Reducing churn is important since social marketers have never been more integral to a brand’s messaging strategy. Social media is predicted to be the fastest-growing advertising channel between 2021 and 2024, with an average annual growth rate of 14.8%, according to the agency Zenith.

“There was no roadmap for dealing with this. One thing we learned quickly on this mental health journey is we need to listen to employees so we can meet them where they’re at. You can’t take a one-size-fits-all approach to mental health and well-being in the workplace.” 
Tara Ataya, chief people and diversity officer, Hootsuite.

Last year Hootsuite, a social media management platform, held its first annual health and wellness week. The company closed for the week and everyone — from CEO to its most junior staffer — completely disconnected and were encouraged to focus on “filling their cup,” said Tara Ataya, Hootsuite’s chief people and diversity officer.

“Our business is social media so it’s connected to work and personal lives,” Ataya said. “There’s that urge to check in.”

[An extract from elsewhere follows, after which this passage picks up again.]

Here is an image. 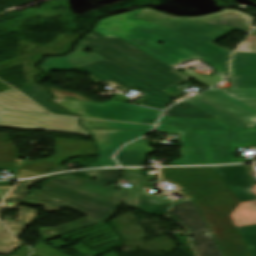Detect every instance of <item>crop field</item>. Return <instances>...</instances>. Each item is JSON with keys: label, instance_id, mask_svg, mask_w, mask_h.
<instances>
[{"label": "crop field", "instance_id": "17", "mask_svg": "<svg viewBox=\"0 0 256 256\" xmlns=\"http://www.w3.org/2000/svg\"><path fill=\"white\" fill-rule=\"evenodd\" d=\"M231 66L233 88H256V54L235 53Z\"/></svg>", "mask_w": 256, "mask_h": 256}, {"label": "crop field", "instance_id": "22", "mask_svg": "<svg viewBox=\"0 0 256 256\" xmlns=\"http://www.w3.org/2000/svg\"><path fill=\"white\" fill-rule=\"evenodd\" d=\"M17 89L21 91L23 94H25L26 96H28L29 98H31L33 101L38 103L40 106L48 110L50 113L60 114V115H69L63 109L46 101V99L51 96L48 93H46L45 87L39 86L38 84L34 83V84L27 85Z\"/></svg>", "mask_w": 256, "mask_h": 256}, {"label": "crop field", "instance_id": "15", "mask_svg": "<svg viewBox=\"0 0 256 256\" xmlns=\"http://www.w3.org/2000/svg\"><path fill=\"white\" fill-rule=\"evenodd\" d=\"M30 115H33V117ZM39 122H43V124H38ZM77 123L78 119L73 118L6 110L0 112V127L23 130L40 129L89 135Z\"/></svg>", "mask_w": 256, "mask_h": 256}, {"label": "crop field", "instance_id": "31", "mask_svg": "<svg viewBox=\"0 0 256 256\" xmlns=\"http://www.w3.org/2000/svg\"><path fill=\"white\" fill-rule=\"evenodd\" d=\"M30 250L27 246H22L19 250H17L15 253L11 254L14 256H28Z\"/></svg>", "mask_w": 256, "mask_h": 256}, {"label": "crop field", "instance_id": "19", "mask_svg": "<svg viewBox=\"0 0 256 256\" xmlns=\"http://www.w3.org/2000/svg\"><path fill=\"white\" fill-rule=\"evenodd\" d=\"M153 149L147 145L146 139H141L122 148L116 159L121 166H143L147 154H152Z\"/></svg>", "mask_w": 256, "mask_h": 256}, {"label": "crop field", "instance_id": "30", "mask_svg": "<svg viewBox=\"0 0 256 256\" xmlns=\"http://www.w3.org/2000/svg\"><path fill=\"white\" fill-rule=\"evenodd\" d=\"M236 52L256 53V35H250V37L237 48Z\"/></svg>", "mask_w": 256, "mask_h": 256}, {"label": "crop field", "instance_id": "28", "mask_svg": "<svg viewBox=\"0 0 256 256\" xmlns=\"http://www.w3.org/2000/svg\"><path fill=\"white\" fill-rule=\"evenodd\" d=\"M182 73L208 88L219 83L221 80H223L221 77L217 75L204 79L190 70L184 71Z\"/></svg>", "mask_w": 256, "mask_h": 256}, {"label": "crop field", "instance_id": "6", "mask_svg": "<svg viewBox=\"0 0 256 256\" xmlns=\"http://www.w3.org/2000/svg\"><path fill=\"white\" fill-rule=\"evenodd\" d=\"M186 101L231 127L256 125V89H211Z\"/></svg>", "mask_w": 256, "mask_h": 256}, {"label": "crop field", "instance_id": "8", "mask_svg": "<svg viewBox=\"0 0 256 256\" xmlns=\"http://www.w3.org/2000/svg\"><path fill=\"white\" fill-rule=\"evenodd\" d=\"M55 153L44 160H36L30 164L18 161L19 153L10 142L9 135L0 134V170L15 171L23 169L16 178H28L37 176L65 161L67 159L96 155V150L91 142L72 141L54 138Z\"/></svg>", "mask_w": 256, "mask_h": 256}, {"label": "crop field", "instance_id": "7", "mask_svg": "<svg viewBox=\"0 0 256 256\" xmlns=\"http://www.w3.org/2000/svg\"><path fill=\"white\" fill-rule=\"evenodd\" d=\"M54 96L50 101L81 117L136 122L155 123L160 111L111 100L102 104L92 102L82 96L48 87Z\"/></svg>", "mask_w": 256, "mask_h": 256}, {"label": "crop field", "instance_id": "21", "mask_svg": "<svg viewBox=\"0 0 256 256\" xmlns=\"http://www.w3.org/2000/svg\"><path fill=\"white\" fill-rule=\"evenodd\" d=\"M146 185L144 182L139 209L151 215H166L171 201L151 195V188Z\"/></svg>", "mask_w": 256, "mask_h": 256}, {"label": "crop field", "instance_id": "36", "mask_svg": "<svg viewBox=\"0 0 256 256\" xmlns=\"http://www.w3.org/2000/svg\"><path fill=\"white\" fill-rule=\"evenodd\" d=\"M251 34H256V27L254 28Z\"/></svg>", "mask_w": 256, "mask_h": 256}, {"label": "crop field", "instance_id": "2", "mask_svg": "<svg viewBox=\"0 0 256 256\" xmlns=\"http://www.w3.org/2000/svg\"><path fill=\"white\" fill-rule=\"evenodd\" d=\"M97 182L73 176L52 179L43 190L29 194L25 204L42 205L46 212L68 208L88 217L51 229L41 228L44 241L110 219L118 207L119 190L106 187L119 181V170L85 173ZM36 200H33V199Z\"/></svg>", "mask_w": 256, "mask_h": 256}, {"label": "crop field", "instance_id": "26", "mask_svg": "<svg viewBox=\"0 0 256 256\" xmlns=\"http://www.w3.org/2000/svg\"><path fill=\"white\" fill-rule=\"evenodd\" d=\"M20 244L22 243L8 233L0 223V253L8 254Z\"/></svg>", "mask_w": 256, "mask_h": 256}, {"label": "crop field", "instance_id": "14", "mask_svg": "<svg viewBox=\"0 0 256 256\" xmlns=\"http://www.w3.org/2000/svg\"><path fill=\"white\" fill-rule=\"evenodd\" d=\"M169 216L188 228L198 256H224L191 198L174 202Z\"/></svg>", "mask_w": 256, "mask_h": 256}, {"label": "crop field", "instance_id": "29", "mask_svg": "<svg viewBox=\"0 0 256 256\" xmlns=\"http://www.w3.org/2000/svg\"><path fill=\"white\" fill-rule=\"evenodd\" d=\"M31 256H67L38 241Z\"/></svg>", "mask_w": 256, "mask_h": 256}, {"label": "crop field", "instance_id": "35", "mask_svg": "<svg viewBox=\"0 0 256 256\" xmlns=\"http://www.w3.org/2000/svg\"><path fill=\"white\" fill-rule=\"evenodd\" d=\"M7 90H11V88L0 82V93Z\"/></svg>", "mask_w": 256, "mask_h": 256}, {"label": "crop field", "instance_id": "23", "mask_svg": "<svg viewBox=\"0 0 256 256\" xmlns=\"http://www.w3.org/2000/svg\"><path fill=\"white\" fill-rule=\"evenodd\" d=\"M164 115L185 118H215L185 101L169 108Z\"/></svg>", "mask_w": 256, "mask_h": 256}, {"label": "crop field", "instance_id": "37", "mask_svg": "<svg viewBox=\"0 0 256 256\" xmlns=\"http://www.w3.org/2000/svg\"><path fill=\"white\" fill-rule=\"evenodd\" d=\"M143 123H145V122H143ZM146 124H151V123H146Z\"/></svg>", "mask_w": 256, "mask_h": 256}, {"label": "crop field", "instance_id": "18", "mask_svg": "<svg viewBox=\"0 0 256 256\" xmlns=\"http://www.w3.org/2000/svg\"><path fill=\"white\" fill-rule=\"evenodd\" d=\"M85 49L87 48L78 44L75 50L69 55L59 58H47L45 59L44 63L40 65L41 69L44 71H67L73 70L83 65L105 60L104 58H102L94 52L88 54L83 53L82 51Z\"/></svg>", "mask_w": 256, "mask_h": 256}, {"label": "crop field", "instance_id": "34", "mask_svg": "<svg viewBox=\"0 0 256 256\" xmlns=\"http://www.w3.org/2000/svg\"><path fill=\"white\" fill-rule=\"evenodd\" d=\"M65 170H68V169L66 167L60 165V166H58V167H56V168H54V169H52V170H50L46 173H43L41 175H45V174H49V173H53V172H58V171H65Z\"/></svg>", "mask_w": 256, "mask_h": 256}, {"label": "crop field", "instance_id": "9", "mask_svg": "<svg viewBox=\"0 0 256 256\" xmlns=\"http://www.w3.org/2000/svg\"><path fill=\"white\" fill-rule=\"evenodd\" d=\"M213 168L241 202L231 216L251 254L256 256V186L243 165Z\"/></svg>", "mask_w": 256, "mask_h": 256}, {"label": "crop field", "instance_id": "38", "mask_svg": "<svg viewBox=\"0 0 256 256\" xmlns=\"http://www.w3.org/2000/svg\"><path fill=\"white\" fill-rule=\"evenodd\" d=\"M256 127V126H255Z\"/></svg>", "mask_w": 256, "mask_h": 256}, {"label": "crop field", "instance_id": "11", "mask_svg": "<svg viewBox=\"0 0 256 256\" xmlns=\"http://www.w3.org/2000/svg\"><path fill=\"white\" fill-rule=\"evenodd\" d=\"M84 125L94 136L100 151V159L95 161L87 168L101 166H117L111 159L114 152L124 143L137 139L149 132L153 126L124 124L113 122H102L82 119ZM100 129H126V130H145V131H125V130H99Z\"/></svg>", "mask_w": 256, "mask_h": 256}, {"label": "crop field", "instance_id": "16", "mask_svg": "<svg viewBox=\"0 0 256 256\" xmlns=\"http://www.w3.org/2000/svg\"><path fill=\"white\" fill-rule=\"evenodd\" d=\"M78 35L58 34L56 39L48 45H35L19 42V49L14 59L0 63V71L18 65H24L27 82L33 83V76L40 73L33 64L43 54H63L66 52L73 39Z\"/></svg>", "mask_w": 256, "mask_h": 256}, {"label": "crop field", "instance_id": "3", "mask_svg": "<svg viewBox=\"0 0 256 256\" xmlns=\"http://www.w3.org/2000/svg\"><path fill=\"white\" fill-rule=\"evenodd\" d=\"M161 179L177 183L196 200L227 256H252L237 230L222 225L240 202L212 167L161 168Z\"/></svg>", "mask_w": 256, "mask_h": 256}, {"label": "crop field", "instance_id": "25", "mask_svg": "<svg viewBox=\"0 0 256 256\" xmlns=\"http://www.w3.org/2000/svg\"><path fill=\"white\" fill-rule=\"evenodd\" d=\"M128 184L133 185L122 191L121 204L138 208L143 182L130 179Z\"/></svg>", "mask_w": 256, "mask_h": 256}, {"label": "crop field", "instance_id": "5", "mask_svg": "<svg viewBox=\"0 0 256 256\" xmlns=\"http://www.w3.org/2000/svg\"><path fill=\"white\" fill-rule=\"evenodd\" d=\"M136 17L211 44L233 30L248 33L252 27L251 18L237 10H224L198 18H176L154 10L145 9Z\"/></svg>", "mask_w": 256, "mask_h": 256}, {"label": "crop field", "instance_id": "4", "mask_svg": "<svg viewBox=\"0 0 256 256\" xmlns=\"http://www.w3.org/2000/svg\"><path fill=\"white\" fill-rule=\"evenodd\" d=\"M80 44L162 90L191 80L117 37L87 35Z\"/></svg>", "mask_w": 256, "mask_h": 256}, {"label": "crop field", "instance_id": "20", "mask_svg": "<svg viewBox=\"0 0 256 256\" xmlns=\"http://www.w3.org/2000/svg\"><path fill=\"white\" fill-rule=\"evenodd\" d=\"M5 109L47 114L14 90L0 94V111Z\"/></svg>", "mask_w": 256, "mask_h": 256}, {"label": "crop field", "instance_id": "10", "mask_svg": "<svg viewBox=\"0 0 256 256\" xmlns=\"http://www.w3.org/2000/svg\"><path fill=\"white\" fill-rule=\"evenodd\" d=\"M190 132L200 164L244 162L243 159H233L234 149L256 144V128Z\"/></svg>", "mask_w": 256, "mask_h": 256}, {"label": "crop field", "instance_id": "32", "mask_svg": "<svg viewBox=\"0 0 256 256\" xmlns=\"http://www.w3.org/2000/svg\"><path fill=\"white\" fill-rule=\"evenodd\" d=\"M123 175L143 180L144 176L135 172H129L123 170Z\"/></svg>", "mask_w": 256, "mask_h": 256}, {"label": "crop field", "instance_id": "24", "mask_svg": "<svg viewBox=\"0 0 256 256\" xmlns=\"http://www.w3.org/2000/svg\"><path fill=\"white\" fill-rule=\"evenodd\" d=\"M37 217L36 211L25 207H20L17 222H3L11 233L19 237L23 229L33 223Z\"/></svg>", "mask_w": 256, "mask_h": 256}, {"label": "crop field", "instance_id": "1", "mask_svg": "<svg viewBox=\"0 0 256 256\" xmlns=\"http://www.w3.org/2000/svg\"><path fill=\"white\" fill-rule=\"evenodd\" d=\"M142 10L102 19L94 31L117 36L170 67L197 58L228 76L231 51L133 17Z\"/></svg>", "mask_w": 256, "mask_h": 256}, {"label": "crop field", "instance_id": "33", "mask_svg": "<svg viewBox=\"0 0 256 256\" xmlns=\"http://www.w3.org/2000/svg\"><path fill=\"white\" fill-rule=\"evenodd\" d=\"M14 186L0 187V199L6 195Z\"/></svg>", "mask_w": 256, "mask_h": 256}, {"label": "crop field", "instance_id": "27", "mask_svg": "<svg viewBox=\"0 0 256 256\" xmlns=\"http://www.w3.org/2000/svg\"><path fill=\"white\" fill-rule=\"evenodd\" d=\"M48 177L40 178V179H35L31 181H22L18 184V186L3 200V201H20L24 202V199L26 195L30 191H26L34 182L42 179H46Z\"/></svg>", "mask_w": 256, "mask_h": 256}, {"label": "crop field", "instance_id": "12", "mask_svg": "<svg viewBox=\"0 0 256 256\" xmlns=\"http://www.w3.org/2000/svg\"><path fill=\"white\" fill-rule=\"evenodd\" d=\"M80 68L103 82L112 80L128 89H131L134 86L137 87L150 97L141 105L164 110L168 105L171 104L172 96L170 94L132 75L127 70L107 60Z\"/></svg>", "mask_w": 256, "mask_h": 256}, {"label": "crop field", "instance_id": "13", "mask_svg": "<svg viewBox=\"0 0 256 256\" xmlns=\"http://www.w3.org/2000/svg\"><path fill=\"white\" fill-rule=\"evenodd\" d=\"M230 126L218 119H185L162 116L160 125L153 131L179 133L182 159L172 165H199L189 130L229 131Z\"/></svg>", "mask_w": 256, "mask_h": 256}]
</instances>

But with everyone taking the same week off, there was no pressure to pop onto Slack or email. A big part of its success was also telling clients the company was closing for the week. This year’s wellness week will be in August.

“There was no roadmap for dealing with this,” Ataya said. “One thing we learned quickly on this mental health journey is we need to listen to employees so we can meet them where they’re at. You can’t take a one-size-fits-all approach to mental health and well-being in the workplace.” 

Hootsuite also expanded its mental health coverage so visits to a mental health professional are completely covered. Other benefits aimed at wellness include culturally appropriate trauma counseling, which leadership began offering after George Floyd was murdered in May 2020; gender affirmation medical care in North American offices (It’s paid out by the company; there is a line item in the budget since carriers don’t all cover the treatment) and benefits to cover fertility treatment.

The agency Mekanism has implemented several company-wide initiatives focused on mitigating burnout. They include one company-wide day off monthly; free access to Talkspace, an online therapy tool and a “deep work” company-wide calendar block of uninterrupted work time.

While the past two years have certainly been demanding, it’s also shined a light on the role social marketers play in setting brand strategy.

“Social is playing a larger strategic role,” said Brendan Gahan, a partner at Mekanism and chief social officer. “Social professionals are being seen as the strategists they trained to be and are having more high-level conversations with members of the C-suite.”

Meanwhile, tech companies see this as a business opportunity. Arwen is a recent start-up based in the U.K. that uses artificial intelligence and a variety of algorithms to spot toxic comments and remove them, leaving social media managers to focus on the strategy work. 

Having the right tech in place will help relieve some of the burden on social media professionals, said Joel Bailey, Arwen’s product and service director. “Yoga, meditation, days off. Those are good short-term solutions. But if you’re looking for the long-term you need to look at technology solutions,” he added.